**Exercise objective:** The answer must be only the lines below from the one holding "מיקי מאוס משחק עם הברווז" down to the one holding "満天の星空！冬のスキーアクティビテ", ends included, printed exactly; please omit all pictures.

**Stored items from a collection:**
* * * * *

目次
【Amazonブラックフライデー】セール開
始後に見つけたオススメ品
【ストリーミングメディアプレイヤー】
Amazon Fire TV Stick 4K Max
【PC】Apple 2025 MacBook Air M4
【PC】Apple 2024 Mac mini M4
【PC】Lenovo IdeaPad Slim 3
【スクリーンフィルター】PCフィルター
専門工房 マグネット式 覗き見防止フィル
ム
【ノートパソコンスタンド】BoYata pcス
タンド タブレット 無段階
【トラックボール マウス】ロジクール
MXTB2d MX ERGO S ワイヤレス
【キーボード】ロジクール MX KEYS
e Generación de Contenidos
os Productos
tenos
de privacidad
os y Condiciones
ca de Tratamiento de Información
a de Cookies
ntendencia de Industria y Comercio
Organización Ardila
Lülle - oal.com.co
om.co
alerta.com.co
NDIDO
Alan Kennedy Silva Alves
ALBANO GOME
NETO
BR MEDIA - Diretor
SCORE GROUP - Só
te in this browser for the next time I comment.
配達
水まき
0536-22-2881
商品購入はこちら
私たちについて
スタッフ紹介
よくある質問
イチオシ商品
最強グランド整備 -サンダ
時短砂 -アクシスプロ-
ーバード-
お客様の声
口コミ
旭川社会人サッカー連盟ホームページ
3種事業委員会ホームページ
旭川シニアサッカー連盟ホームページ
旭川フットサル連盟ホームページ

* * * * *

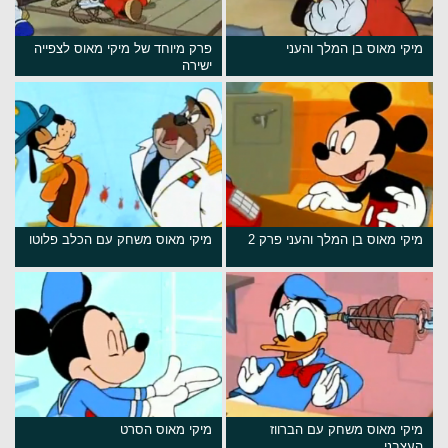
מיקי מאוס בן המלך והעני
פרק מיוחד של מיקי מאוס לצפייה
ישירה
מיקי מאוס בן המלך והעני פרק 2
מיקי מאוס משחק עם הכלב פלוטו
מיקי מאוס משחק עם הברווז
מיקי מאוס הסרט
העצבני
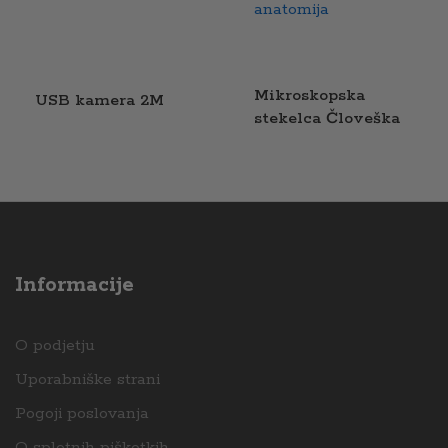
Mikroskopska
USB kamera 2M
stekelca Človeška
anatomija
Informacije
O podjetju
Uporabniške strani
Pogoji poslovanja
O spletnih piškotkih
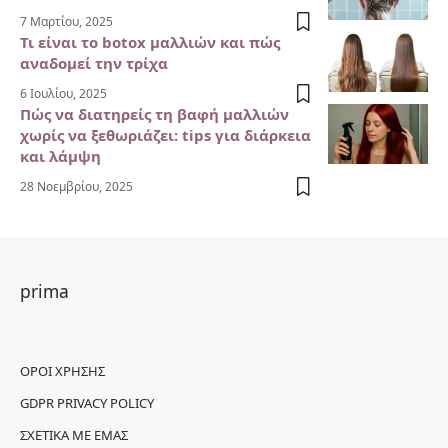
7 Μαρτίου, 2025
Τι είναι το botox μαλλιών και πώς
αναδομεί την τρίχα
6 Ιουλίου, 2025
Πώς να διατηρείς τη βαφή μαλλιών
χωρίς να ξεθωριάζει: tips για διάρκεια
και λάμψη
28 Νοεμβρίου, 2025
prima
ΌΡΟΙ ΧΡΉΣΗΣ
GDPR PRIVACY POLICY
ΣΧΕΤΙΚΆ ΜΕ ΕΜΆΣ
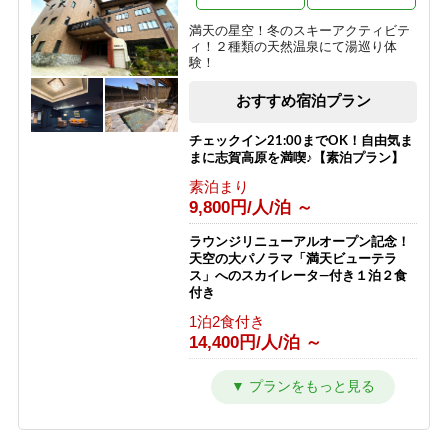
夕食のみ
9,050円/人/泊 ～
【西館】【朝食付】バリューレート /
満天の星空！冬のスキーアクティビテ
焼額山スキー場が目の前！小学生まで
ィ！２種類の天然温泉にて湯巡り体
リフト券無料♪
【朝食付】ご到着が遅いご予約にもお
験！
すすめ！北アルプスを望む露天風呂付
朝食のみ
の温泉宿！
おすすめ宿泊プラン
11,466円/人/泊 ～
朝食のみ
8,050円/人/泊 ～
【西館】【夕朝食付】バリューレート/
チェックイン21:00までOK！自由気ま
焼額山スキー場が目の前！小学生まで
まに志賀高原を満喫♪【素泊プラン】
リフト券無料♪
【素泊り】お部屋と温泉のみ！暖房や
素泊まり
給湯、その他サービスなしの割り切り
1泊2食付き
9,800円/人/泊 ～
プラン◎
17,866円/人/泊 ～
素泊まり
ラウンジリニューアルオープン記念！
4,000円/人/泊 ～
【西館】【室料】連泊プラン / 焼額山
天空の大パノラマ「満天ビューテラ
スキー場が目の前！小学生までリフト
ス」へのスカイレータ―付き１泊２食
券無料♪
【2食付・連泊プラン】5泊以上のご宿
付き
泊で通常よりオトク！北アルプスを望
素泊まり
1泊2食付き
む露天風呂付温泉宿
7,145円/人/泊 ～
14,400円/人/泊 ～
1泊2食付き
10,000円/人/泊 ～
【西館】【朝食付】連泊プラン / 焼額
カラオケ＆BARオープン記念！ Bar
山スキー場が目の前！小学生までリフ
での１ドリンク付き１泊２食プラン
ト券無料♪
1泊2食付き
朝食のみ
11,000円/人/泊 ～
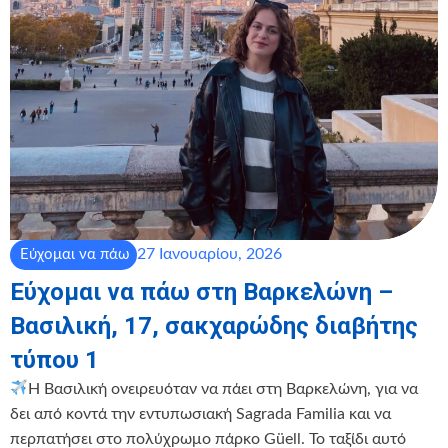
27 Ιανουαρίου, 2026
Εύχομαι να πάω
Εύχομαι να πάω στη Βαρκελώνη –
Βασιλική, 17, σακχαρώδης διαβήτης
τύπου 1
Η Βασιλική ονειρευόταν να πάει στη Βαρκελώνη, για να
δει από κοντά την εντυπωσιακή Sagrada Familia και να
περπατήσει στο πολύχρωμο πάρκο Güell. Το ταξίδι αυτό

* * * * *

**Solution below:**
מיקי מאוס משחק עם הברווז
מיקי מאוס הסרט
העצבני
Mikroskopska
USB kamera 2M
stekelca Človeška
anatomija
Informacije
O podjetju
Uporabniške strani
Pogoji poslovanja
O spletnih piškotkih
7 Μαρτίου, 2025
Τι είναι το botox μαλλιών και πώς
αναδομεί την τρίχα
6 Ιουλίου, 2025
Πώς να διατηρείς τη βαφή μαλλιών
χωρίς να ξεθωριάζει: tips για διάρκεια
και λάμψη
28 Νοεμβρίου, 2025
prima
ΌΡΟΙ ΧΡΉΣΗΣ
GDPR PRIVACY POLICY
ΣΧΕΤΙΚΆ ΜΕ ΕΜΆΣ
夕食のみ
9,050円/人/泊 ～
【西館】【朝食付】バリューレート /
満天の星空！冬のスキーアクティビテ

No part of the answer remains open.